Bei der Wahl von zwei Mitgliedern der Parlamentarischen Kontrollkommission stehen auf dem Stimmzettel zwei Namen und auch auf diesem Stimmzettel können Sie sowohl hinter dem einen Namen als auch hinter dem anderen Namen jeweils entweder „Ja“, „Nein“ oder „Enthaltung“ ankreuzen.
Als Wahlhelfer sind eingesetzt Herr Abgeordneter Tiesler, Herr Abgeordneter Denny Möller und Frau Abgeordnete Dr. Bergner. Frau Maurer hat sich für die Vertretung von Frau Dr. Bergner bereit erklärt, die gerade nicht da ist – also Frau Maurer statt Frau Dr. Bergner.
Ich eröffne die Wahlhandlung und bitte die beiden Schriftführenden, die Namen der Abgeordneten zu verlesen.

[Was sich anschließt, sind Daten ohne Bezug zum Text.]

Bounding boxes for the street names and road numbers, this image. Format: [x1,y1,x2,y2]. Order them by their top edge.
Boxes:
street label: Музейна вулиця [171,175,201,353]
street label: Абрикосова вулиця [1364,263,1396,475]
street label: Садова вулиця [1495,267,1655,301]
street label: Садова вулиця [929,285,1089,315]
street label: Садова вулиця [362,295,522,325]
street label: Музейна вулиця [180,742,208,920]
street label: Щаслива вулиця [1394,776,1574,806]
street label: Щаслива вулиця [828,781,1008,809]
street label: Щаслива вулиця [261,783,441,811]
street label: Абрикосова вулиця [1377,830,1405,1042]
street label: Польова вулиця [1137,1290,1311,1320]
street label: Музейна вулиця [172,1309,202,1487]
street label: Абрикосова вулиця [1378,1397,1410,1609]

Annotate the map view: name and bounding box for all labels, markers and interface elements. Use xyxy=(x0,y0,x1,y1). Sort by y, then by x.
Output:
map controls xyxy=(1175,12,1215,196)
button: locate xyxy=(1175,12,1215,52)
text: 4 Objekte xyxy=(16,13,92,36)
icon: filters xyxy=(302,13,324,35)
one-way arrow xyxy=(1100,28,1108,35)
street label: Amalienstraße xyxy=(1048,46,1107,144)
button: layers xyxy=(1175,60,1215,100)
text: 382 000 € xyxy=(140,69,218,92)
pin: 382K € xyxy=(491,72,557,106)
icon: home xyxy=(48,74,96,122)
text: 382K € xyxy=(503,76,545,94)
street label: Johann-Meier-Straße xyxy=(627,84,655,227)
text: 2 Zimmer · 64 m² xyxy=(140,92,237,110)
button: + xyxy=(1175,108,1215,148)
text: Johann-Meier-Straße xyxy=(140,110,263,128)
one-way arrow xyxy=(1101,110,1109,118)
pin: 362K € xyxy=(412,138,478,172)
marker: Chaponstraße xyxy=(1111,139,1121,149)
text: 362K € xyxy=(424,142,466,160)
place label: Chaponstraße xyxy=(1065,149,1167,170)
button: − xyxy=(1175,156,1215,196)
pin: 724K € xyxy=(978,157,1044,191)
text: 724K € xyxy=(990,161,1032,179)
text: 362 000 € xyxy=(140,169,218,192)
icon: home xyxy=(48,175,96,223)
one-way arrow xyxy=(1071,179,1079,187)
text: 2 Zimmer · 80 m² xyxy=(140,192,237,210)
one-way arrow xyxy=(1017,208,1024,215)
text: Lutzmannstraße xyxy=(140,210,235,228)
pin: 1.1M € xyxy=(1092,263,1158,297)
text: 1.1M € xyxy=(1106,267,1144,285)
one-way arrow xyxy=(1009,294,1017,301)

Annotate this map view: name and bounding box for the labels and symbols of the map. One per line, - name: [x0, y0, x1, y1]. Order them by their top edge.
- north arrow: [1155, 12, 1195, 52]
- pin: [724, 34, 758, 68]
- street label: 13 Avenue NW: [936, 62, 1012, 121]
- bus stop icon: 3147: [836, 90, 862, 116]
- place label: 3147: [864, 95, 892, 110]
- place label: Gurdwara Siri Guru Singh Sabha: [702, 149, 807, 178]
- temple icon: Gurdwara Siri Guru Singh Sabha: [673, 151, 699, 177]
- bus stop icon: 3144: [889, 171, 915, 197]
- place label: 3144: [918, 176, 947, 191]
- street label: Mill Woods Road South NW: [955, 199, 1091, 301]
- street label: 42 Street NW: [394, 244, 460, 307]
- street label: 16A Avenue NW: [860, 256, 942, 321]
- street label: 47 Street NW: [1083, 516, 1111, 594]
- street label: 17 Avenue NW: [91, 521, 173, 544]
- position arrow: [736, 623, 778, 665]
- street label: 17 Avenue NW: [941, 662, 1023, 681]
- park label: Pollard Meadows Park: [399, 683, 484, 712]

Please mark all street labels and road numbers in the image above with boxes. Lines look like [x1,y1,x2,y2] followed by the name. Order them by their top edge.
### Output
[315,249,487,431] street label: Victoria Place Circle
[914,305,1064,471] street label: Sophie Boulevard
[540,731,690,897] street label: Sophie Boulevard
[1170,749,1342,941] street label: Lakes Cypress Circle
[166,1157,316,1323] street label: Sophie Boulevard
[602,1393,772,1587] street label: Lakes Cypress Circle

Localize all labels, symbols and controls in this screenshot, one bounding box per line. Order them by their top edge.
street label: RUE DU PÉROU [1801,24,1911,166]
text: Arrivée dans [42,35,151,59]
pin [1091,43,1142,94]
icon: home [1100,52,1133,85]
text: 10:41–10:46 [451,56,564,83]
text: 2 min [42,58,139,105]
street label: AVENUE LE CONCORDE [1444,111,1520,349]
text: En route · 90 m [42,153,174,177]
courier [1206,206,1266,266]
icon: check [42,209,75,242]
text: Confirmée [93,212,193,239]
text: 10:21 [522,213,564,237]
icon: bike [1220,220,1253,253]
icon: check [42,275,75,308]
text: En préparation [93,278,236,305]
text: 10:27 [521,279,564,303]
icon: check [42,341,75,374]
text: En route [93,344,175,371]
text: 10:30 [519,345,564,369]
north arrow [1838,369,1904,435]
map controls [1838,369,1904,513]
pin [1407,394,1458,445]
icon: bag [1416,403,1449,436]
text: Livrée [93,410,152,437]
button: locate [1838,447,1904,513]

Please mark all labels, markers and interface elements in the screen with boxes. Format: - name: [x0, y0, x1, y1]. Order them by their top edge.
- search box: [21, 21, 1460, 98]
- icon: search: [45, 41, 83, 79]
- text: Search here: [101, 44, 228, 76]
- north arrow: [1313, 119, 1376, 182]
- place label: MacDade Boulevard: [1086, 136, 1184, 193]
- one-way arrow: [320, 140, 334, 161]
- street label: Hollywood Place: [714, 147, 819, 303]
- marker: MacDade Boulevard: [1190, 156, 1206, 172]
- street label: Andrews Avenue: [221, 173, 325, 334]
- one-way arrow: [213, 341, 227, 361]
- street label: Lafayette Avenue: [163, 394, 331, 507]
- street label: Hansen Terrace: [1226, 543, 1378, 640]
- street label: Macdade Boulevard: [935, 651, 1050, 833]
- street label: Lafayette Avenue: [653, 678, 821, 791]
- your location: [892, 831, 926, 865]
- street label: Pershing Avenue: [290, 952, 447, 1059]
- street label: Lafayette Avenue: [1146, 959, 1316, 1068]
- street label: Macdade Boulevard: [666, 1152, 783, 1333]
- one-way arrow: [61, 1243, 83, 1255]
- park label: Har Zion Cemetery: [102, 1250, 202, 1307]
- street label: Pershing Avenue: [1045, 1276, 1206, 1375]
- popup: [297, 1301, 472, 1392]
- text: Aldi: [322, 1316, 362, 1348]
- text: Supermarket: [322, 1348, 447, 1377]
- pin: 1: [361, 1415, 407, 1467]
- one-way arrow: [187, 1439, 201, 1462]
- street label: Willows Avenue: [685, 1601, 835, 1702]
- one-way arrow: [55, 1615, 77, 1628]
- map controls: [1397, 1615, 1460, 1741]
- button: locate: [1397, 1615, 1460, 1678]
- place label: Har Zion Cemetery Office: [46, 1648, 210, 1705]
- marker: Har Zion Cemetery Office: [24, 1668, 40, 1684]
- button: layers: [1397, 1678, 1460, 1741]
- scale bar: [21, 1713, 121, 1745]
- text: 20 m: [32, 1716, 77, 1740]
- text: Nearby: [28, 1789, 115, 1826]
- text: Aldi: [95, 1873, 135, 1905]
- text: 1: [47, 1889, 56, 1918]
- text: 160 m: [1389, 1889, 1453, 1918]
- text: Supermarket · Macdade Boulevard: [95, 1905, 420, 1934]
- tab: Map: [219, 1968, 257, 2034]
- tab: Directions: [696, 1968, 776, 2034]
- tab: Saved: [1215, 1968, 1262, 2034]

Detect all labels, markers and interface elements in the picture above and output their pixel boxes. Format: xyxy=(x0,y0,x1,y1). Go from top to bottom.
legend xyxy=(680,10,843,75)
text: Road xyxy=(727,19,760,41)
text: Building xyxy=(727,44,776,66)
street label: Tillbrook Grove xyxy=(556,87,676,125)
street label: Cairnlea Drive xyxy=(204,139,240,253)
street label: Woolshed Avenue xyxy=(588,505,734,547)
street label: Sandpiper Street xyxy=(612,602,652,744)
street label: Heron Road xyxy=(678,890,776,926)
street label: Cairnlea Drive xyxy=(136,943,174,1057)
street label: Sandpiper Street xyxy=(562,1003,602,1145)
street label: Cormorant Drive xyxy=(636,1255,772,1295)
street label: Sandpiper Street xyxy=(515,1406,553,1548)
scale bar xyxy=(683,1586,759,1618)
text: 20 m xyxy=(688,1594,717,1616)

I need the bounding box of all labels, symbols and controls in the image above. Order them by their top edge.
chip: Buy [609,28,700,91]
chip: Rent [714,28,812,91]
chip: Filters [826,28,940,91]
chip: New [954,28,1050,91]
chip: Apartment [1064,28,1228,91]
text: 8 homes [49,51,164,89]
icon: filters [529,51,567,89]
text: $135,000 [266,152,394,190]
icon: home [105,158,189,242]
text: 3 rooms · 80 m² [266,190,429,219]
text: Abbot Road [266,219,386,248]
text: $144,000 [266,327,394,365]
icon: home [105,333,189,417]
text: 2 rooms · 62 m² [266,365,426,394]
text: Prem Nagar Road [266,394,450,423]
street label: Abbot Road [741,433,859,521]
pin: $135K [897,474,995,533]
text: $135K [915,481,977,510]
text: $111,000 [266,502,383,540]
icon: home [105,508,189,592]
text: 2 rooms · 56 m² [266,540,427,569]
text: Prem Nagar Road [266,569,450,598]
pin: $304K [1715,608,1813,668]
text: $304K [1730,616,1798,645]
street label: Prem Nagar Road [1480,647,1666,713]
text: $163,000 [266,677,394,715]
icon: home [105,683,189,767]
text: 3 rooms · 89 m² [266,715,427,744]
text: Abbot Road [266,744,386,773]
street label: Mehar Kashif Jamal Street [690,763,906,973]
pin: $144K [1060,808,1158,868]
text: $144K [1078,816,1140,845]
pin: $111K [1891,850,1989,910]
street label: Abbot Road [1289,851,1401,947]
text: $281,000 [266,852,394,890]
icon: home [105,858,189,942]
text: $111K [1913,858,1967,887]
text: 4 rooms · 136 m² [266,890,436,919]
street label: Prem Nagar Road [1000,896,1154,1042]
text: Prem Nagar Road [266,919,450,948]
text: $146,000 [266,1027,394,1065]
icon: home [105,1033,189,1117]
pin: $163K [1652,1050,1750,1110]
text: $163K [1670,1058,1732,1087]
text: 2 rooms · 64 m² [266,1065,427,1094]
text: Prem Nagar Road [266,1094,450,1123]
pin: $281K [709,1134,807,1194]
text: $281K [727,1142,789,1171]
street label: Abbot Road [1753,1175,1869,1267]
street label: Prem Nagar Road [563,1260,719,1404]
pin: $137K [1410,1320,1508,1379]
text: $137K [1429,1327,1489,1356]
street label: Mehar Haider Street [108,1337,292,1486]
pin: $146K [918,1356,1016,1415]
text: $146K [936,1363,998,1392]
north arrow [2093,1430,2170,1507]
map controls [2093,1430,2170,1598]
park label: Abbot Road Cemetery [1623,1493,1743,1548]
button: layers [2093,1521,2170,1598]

Aust, René; Baum, Franziska; Beier, Patrick; Bergner, Dirk; Dr. Bergner, Ute; Bilay, Sascha; Blechschmidt, André; Braga, Torben; Cotta, Jens; Bühl, Andreas; Czuppon, Torsten; Dittes, Steffen; Eger, Cordula; Emde, Volker; Engel, Kati; Frosch, Karlheinz; Gleichmann, Markus; Gottweiss, Thomas; Gröning, Birger; Güngör, Lena Saniye; Hande, Ronald; Dr. Hartung, Thomas; Henfling, Madeleine; Henke, Jörg; Henkel, Martin; Hennig-Wellsow, Susanne; Herold, Corinna; Herrgott, Christian; Hey, Matthias; Heym, Michael; Höcke, Björn; Hoffmann, Nadine; Jankowski, Denny; Kalich, Ralf; Prof. Dr.Ing. Kaufmann, Michael; Keller, Birgit; Kellner, Jörg; Kemmerich, Thomas; Kießling, Olaf; Dr. Klisch, Cornelia; Kniese, Tosca; Dr. König, Thadäus; König-Preuss, Katharina; Korschewsky, Knut; Kowalleck, Maik.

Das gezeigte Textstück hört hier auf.